Le maire d’une commune reprochait à une personne intervenue sur différents postes informatiques des agents de la ville d’avoir accédé frauduleusement à (…) un système de traitement automatisé de données, au préjudice de [sa] Mairie, et à un employé de la Mairie “d’avoir recelé, en dissimulant, détenant ou transmettant des fichiers mails, sachant que ce bien provenait d’un délit”, un mail échangé entre la DRH et l’avocat de la Mairie au sujet d’un contentieux existant entre ledit employé et la Mairie.
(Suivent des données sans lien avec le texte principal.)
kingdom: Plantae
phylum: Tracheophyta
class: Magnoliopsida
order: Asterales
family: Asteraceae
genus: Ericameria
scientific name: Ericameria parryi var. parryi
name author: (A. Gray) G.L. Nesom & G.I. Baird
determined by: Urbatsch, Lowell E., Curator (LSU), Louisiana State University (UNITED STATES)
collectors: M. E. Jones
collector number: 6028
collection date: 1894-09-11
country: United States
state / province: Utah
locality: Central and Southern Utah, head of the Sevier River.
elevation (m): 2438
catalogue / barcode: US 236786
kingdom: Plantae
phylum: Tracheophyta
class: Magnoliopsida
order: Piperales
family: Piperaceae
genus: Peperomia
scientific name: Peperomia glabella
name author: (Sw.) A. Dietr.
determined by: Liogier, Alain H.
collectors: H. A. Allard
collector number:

Le Tribunal correctionnel de Chambéry les avait relaxés mais la Cour d’appel de Chambéry, dans un arrêt du 15 novembre 2017, les a reconnus coupables des faits de la prévention et respectivement condamnés à des peines de 3 000 et 2 000 euros d’amende avec sursis.

Arrêt non publié

 

Introduction et maintien frauduleux dans un STAD et violation du secret des correspondances

Un administrateur réseau ayant outrepassé ses droits d’accès avait découvert et copié, à partir des serveurs informatiques de la société dont il était salarié, des emails et documents laissant entendre que cette société exerçait des pressions sur une inspectrice du travail et les avait envoyés à cette dernière. Après que ces informations aient été publiées dans la presse, la société dont elles émanaient a porté plainte. Par un jugement du 4 décembre 2015, le Tribunal correctionnel d’Annecy a condamné l’administrateur réseau pour introduction et maintien frauduleux dans un STAD et pour atteinte au secret des correspondances. L’inspectrice du travail a, quant à elle, été condamnée pour recel de correspondances électroniques et de données internes à la société victime des actes frauduleux et pour violation du secret professionnel.